Revision history for this message
Alexander Ignatov (aignatov) wrote :

Nastya, this is original description from the bug filed in upstream.

The RCA of this bug is algorithm for modifying iptables rules on each compute. So the main factor of this issue is a number of VMs per compute and number of security groups rules.

If we read comments from upstream issue we can find that bug submitter talks about 100 VMs per compute approximately:
"We have got 11 hosts, one is the controller, other 10 are compute nodes." (c)
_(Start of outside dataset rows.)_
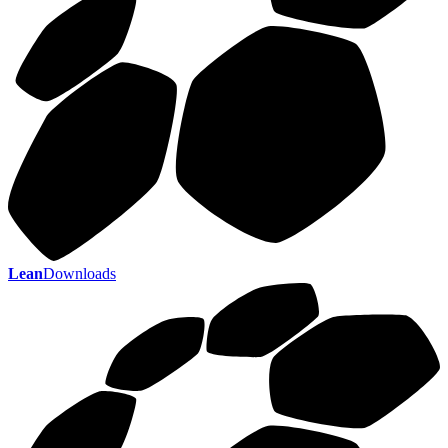
Lean
Downloads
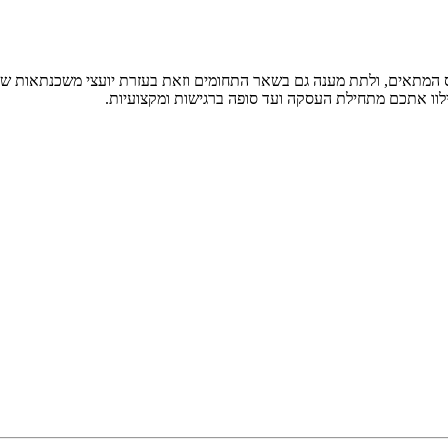
ס המתאים, ולתת מענה גם בשאר התחומים וזאת בעזרת יועצי משכנתאות שע
ילוו אתכם מתחילת העסקה ועד סופה ברגישות ומקצועיות.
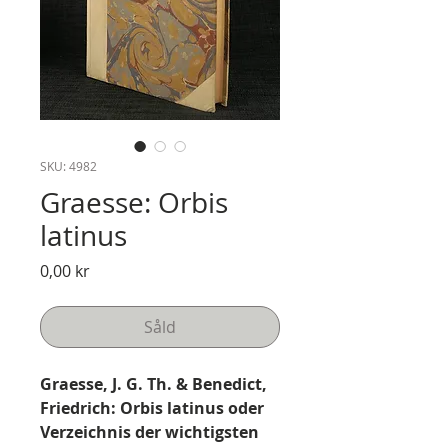
SKU: 4982
Graesse: Orbis
latinus
Pris
0,00 kr
Såld
Graesse, J. G. Th. & Benedict,
Friedrich: Orbis latinus oder
Verzeichnis der wichtigsten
So I did several checks to verify the patch:

TestCase1 (measuring a time of updating iptables rules):

Prerequisites:
- ~500 rules in security group "test-sg" to attach for VMs
- already deployed 96 VMs on the same compute using an availability-zone which contains the same compute for each VM
- flavor is not important here, cirros image

1. When all pre-deployed VMs are Active check that openvswich-agent doesn't consume 100% CPU
2. Start booting 1 new VM with "test-sg" security-group and start measuring time when ovs-agent consumes 100% CPU

Expected result: 100% CPU usage for ~10 sec, VM is booted success
Note: before this fix you could check that VM is being booted too long (8-10 mins and could run into Error state) and CPU about 100% for the whole period of booting

Second check is simple:

1. Deploy 10 VMs on dedicated compute, attach "test-sg" for each instance.
2. Deploy 20 VMs on dedicated compute, attach "test-sg" for each instance.
3 Deploy 50 VMs on dedicated compute, attach "test-sg" for each instance.

Expected result: all 80 VMs are up and runnig
Note: before fix number of failed VMs was about 90%-30%

All my tests are passed I assume that this bug is fixed correctly and proposing to merge it.